2. How much ever I argue, I cannot deny the fact that guys are better in stamina and their proportionate physique helps them march in a better way. Still being girls did not stop us from trying and improving.

So the fact that I was allowed to try to compete just for my voice, ignoring the usual girls wing bashing and the height factor was a huge thing for me.  And so I tried. Five of us (me and 4 other guys from various other troops) were allowed to do a commanding once and were asked whose was best. Being the modest people we were, we all invariably told someone else’s voice was the best. I had a little trouble in doing it because I felt though all of us did a good job in using the style of commanding, when it came to loudness factor, my voice seemed to beat it out. But, I also knew it was only because of the usual husky nature of guys’ voice that my voice seemed louder. Girls’ voice pitch is always shriller and hence seems louder 😀 (But, not to be the arrogant, over-confident self, I pointed a classmate who was also competing and told his commanding was the best.) And with that advantage, the organisers allowed me to try the whole parade commanding rehearsal once. But, my reasoning knew it was a lost cause, because there were only 2 more days for the actual parade and though I know the routine, I was not an expert. I had never practised the overall commanding routine once. Nevertheless, I decided to give it a try though I was scared that I would make a fool of myself in front of the whole college troop. All the girls wing members encouraged me to do it, saying coming this long is a great chance for girls wing.

So, I gave it a shot and yeah, I made a fool of myself not properly doing the routine. But, when I was done, I was not disappointed. I felt proud for going a distance that none from the girls wing managed to go. Competing with the guys who were obviously better and still getting a chance. I was so happy! 🙂 So, they let the guy who had a previous practice and had rehearsed till now go ahead and do the overall commanding. And yeah, still I got to command my troop, as usual and I did it as best as I could.

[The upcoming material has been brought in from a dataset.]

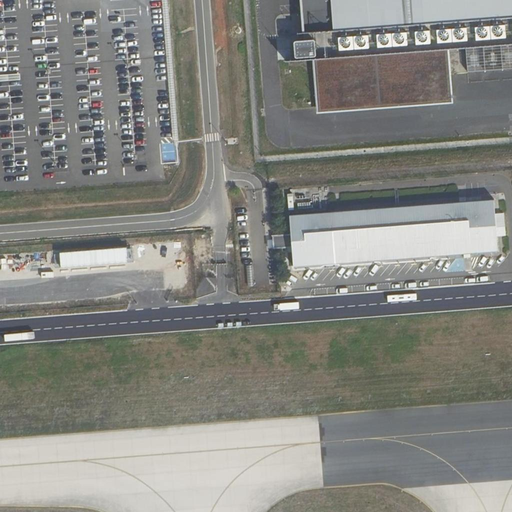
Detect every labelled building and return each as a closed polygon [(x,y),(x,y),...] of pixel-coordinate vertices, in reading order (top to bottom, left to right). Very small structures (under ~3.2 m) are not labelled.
[(511,0),(300,0),(304,33),(304,40),(294,41),(295,57),(298,58),(298,60),(316,59),(320,108),(387,103),(450,98),(446,49),(466,47),(483,46),(501,44),(511,43),(511,0)] [(511,68),(511,43),(501,44),(503,69),(511,68)] [(503,69),(501,44),(483,46),(485,71),(503,69)] [(483,46),(466,47),(468,72),(485,71),(483,46)] [(387,103),(320,108),(316,108),(317,114),(452,104),(452,98),(450,98),(387,103)] [(498,252),(494,201),(290,216),(292,235),(273,236),(274,250),(292,248),(294,268),(498,252)]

All these for a lost voice, you ask? I say, yeah! Because my voice holds that much memories for me and happy moments. After I passed out of college, my junior girls used to call me from camps or rehearsals, and ask me to do a command over the phone so that they can learn and do better in their parades. 🙂 Although, when I did it, when I was at home, my mom had a hard time explaining to the neighbors, that her daughter had not gone insane. (My neighbours not understanding the Hindi commands and why I was suddenly yelling out my lungs). I was happy that I was an inspiration for someone out there.

A click of me reporting my troop as a part of the parade routine! 🙂

Till now, I hold and cherish these memories. And now that my enemy visited me and deprived me of my voice, I got reminded of all this and I decided to pen it down. I miss my voice, though I do not have any NCC commanding to do these days. My dear voice, please come back soon. And now am wondering how I am gonna call my on-site co-ordinator and tell him that I lost my voice and hence cannot discuss the status of my project. 🙁 Sign language does not help over phones, right? 🙁

Ending the long post on a short tip. As I was googling home remedies for re-gaining my voice, I found out that whispering causes more strain on the vocal cords than a low voice and hence people, if you get laryngitis, just keep mum until your vocal cords are better. Do not whisper, for it will aggravate the condition. Saying is harder than doing though 🙁 Let me try my best to zip my mouth until I get my voice back.